**Work required**
Reading the records below, find how many lines include the word "each" and give that number alone.

**Provided records**
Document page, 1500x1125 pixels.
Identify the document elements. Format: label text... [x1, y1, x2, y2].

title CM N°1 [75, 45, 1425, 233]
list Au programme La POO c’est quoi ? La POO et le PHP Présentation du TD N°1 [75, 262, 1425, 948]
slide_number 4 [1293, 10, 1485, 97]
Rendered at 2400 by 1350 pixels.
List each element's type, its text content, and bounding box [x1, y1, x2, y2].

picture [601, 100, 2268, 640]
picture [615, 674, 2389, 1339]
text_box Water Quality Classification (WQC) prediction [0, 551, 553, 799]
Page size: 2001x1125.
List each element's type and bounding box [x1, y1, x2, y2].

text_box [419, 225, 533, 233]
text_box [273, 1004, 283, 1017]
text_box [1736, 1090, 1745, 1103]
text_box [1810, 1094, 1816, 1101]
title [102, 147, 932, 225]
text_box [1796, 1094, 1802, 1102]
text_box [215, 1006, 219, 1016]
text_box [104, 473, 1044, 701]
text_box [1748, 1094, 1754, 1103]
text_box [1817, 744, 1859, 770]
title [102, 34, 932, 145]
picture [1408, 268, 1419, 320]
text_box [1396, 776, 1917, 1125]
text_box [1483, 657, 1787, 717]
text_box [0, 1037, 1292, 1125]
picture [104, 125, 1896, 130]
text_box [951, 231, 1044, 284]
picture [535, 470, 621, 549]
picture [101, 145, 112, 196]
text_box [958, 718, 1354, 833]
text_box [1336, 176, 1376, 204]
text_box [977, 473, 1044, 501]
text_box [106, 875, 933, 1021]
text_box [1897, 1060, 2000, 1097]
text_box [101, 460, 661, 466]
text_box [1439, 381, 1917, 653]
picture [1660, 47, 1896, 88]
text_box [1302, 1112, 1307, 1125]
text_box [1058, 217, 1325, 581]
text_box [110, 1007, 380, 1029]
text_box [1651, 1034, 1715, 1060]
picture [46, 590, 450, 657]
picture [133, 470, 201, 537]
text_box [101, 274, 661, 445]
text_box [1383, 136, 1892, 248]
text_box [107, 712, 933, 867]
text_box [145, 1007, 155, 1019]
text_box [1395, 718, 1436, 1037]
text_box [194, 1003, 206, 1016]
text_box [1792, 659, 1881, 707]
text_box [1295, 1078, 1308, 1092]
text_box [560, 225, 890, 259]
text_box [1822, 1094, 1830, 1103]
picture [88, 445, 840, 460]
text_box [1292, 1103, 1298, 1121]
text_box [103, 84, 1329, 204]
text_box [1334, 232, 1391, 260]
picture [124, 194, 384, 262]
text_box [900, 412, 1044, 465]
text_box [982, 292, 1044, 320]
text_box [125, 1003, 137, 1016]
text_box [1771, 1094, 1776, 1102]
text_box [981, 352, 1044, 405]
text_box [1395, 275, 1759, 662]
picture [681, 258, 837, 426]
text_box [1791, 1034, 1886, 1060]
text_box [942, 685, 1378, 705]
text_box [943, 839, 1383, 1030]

**Response area**
2